- BRANO PROPOSTO
Tre cittadini su quattro hanno curato le loro relazioni sociali come hanno potuto, in un momento in cui le visite e gli incontri a familiari e amici non erano consentiti. Il 62,9 per cento ha sentito telefonicamente o tramite videochiamate i propri parenti: lo hanno fatto soprattutto le donne (68,4 per cento rispetto al 57 per cento degli uomini). Anche i rapporti con gli amici sono stati curati attraverso questi due canali: lo ha fatto un cittadino su due, senza significative differenze di genere. Anche la cura dei rapporti sociali ha registrato un diffuso incremento del tempo dedicato: ha dedicato più tempo del solito il 63,5 per cento di chi ha sentito amici e circa il 60 per cento di chi ha sentito i parenti.
La lettura
La crescita della lettura Il lockdown ha avuto un impatto molto rilevante sulla lettura. Vi si è dedicato il 62,6 per cento della popolazione (il 64,5 per cento degli uomini, il 60,8 delle donne), leggendo libri, riviste, quotidiani, ecc., a fronte del 29,6 per cento rilevato nell’ultima indagine sull’uso del tempo.
Il digitale sorpassa il cartaceo
Il 39,7 per cento ha letto libri, quotidiani o altro online o su supporto digitale, il 34,6 per cento su supporto cartaceo.

- DATI RACCOLTI
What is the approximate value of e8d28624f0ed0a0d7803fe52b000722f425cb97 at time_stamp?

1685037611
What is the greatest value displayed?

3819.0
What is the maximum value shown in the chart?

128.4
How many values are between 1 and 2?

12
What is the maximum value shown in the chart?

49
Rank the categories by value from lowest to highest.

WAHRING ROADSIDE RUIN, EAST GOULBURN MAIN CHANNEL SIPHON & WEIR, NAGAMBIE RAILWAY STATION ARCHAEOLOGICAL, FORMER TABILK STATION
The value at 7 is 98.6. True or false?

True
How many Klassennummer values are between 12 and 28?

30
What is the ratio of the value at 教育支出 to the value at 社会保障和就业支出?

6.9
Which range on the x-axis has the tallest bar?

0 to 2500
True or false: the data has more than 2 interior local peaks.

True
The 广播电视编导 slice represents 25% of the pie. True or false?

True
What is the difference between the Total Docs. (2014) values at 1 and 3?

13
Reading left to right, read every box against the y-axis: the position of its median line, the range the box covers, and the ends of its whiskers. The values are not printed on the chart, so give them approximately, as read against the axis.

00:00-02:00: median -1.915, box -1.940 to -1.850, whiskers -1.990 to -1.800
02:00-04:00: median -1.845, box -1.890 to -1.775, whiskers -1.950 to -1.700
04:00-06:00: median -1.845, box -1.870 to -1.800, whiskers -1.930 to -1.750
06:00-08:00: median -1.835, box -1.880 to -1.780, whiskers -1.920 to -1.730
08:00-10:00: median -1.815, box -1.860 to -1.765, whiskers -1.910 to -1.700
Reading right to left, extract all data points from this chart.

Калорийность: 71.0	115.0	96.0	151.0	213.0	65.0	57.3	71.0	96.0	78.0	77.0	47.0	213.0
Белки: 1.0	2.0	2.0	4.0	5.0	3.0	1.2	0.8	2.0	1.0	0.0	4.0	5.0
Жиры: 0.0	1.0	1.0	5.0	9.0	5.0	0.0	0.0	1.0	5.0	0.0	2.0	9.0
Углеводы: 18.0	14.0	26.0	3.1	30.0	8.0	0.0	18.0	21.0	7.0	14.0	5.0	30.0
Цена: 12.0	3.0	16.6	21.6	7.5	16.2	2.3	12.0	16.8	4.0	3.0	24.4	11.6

- ATTIVITÀ DA SVOLGERE
1. Ricopia dal brano sul lockdown il passo che va da "Tre cittadini su" fino a "sentito i parenti." incluso.
2. Scrivi il seguito del brano sulle relazioni sociali e sulla lettura durante il lockdown, riprendendo dopo la sua ultima frase.

- ELENCO RISPOSTE
1.
Tre cittadini su quattro hanno curato le loro relazioni sociali come hanno potuto, in un momento in cui le visite e gli incontri a familiari e amici non erano consentiti. Il 62,9 per cento ha sentito telefonicamente o tramite videochiamate i propri parenti: lo hanno fatto soprattutto le donne (68,4 per cento rispetto al 57 per cento degli uomini). Anche i rapporti con gli amici sono stati curati attraverso questi due canali: lo ha fatto un cittadino su due, senza significative differenze di genere. Anche la cura dei rapporti sociali ha registrato un diffuso incremento del tempo dedicato: ha dedicato più tempo del solito il 63,5 per cento di chi ha sentito amici e circa il 60 per cento di chi ha sentito i parenti.

2.
In una giornata della Fase 1, la lettura emerge come una di quelle attività alle quali si è riusciti a dedicare più tempo durante il lockdown, sia online (46,7 per cento) sia su carta (39,8 per cento).
In controtendenza
L’importanza di questi risultati è notevole se si considera che, nell’ultimo decennio, parallelamente alla rivoluzione digitale si è registrata una crescente disaffezione verso la lettura.
Nel caso dei libri, ad esempio, in meno di 10 anni, dal 2010 (anno di picco della quota dei lettori) al 2019, la quota di lettori è scesa dal 45,2 per cento al 38,4 per cento (sul totale della popolazione di 18 anni e più), con un calo che ha toccato in particolare la fascia di età tra i 35 e i 64 anni, oltre a bambini e adolescenti. Nonostante la diminuzione, resta invariato il divario di genere che, dalla fine degli anni ’80, vede le donne più propense alla lettura di libri: nel 2019, la quota di lettrici di 18 anni e più si attesta, infatti, al 42,5 per cento, 8,5 punti percentuali in più rispetto agli uomini (34 per cento).
Quello che è avvenuto durante il lockdown appare dunque di particolare interesse.
La lettura di libri ha interessato, in un giorno medio, il 26,9 per cento della popolazione di 18 anni e più, con una quota maggiore di donne (30,8 per cento contro 22,7 per cento per gli uomini) e di giovani fino a 34 anni (32 per cento). La lettura di e-book e/o libri online ha riguardato il 7 per cento della popolazione soprattutto giovani, due terzi dei quali donne.
L’importanza dei quotidiani
Durante il lockdown è ancora più accentuata la crescita della lettura dei quotidiani.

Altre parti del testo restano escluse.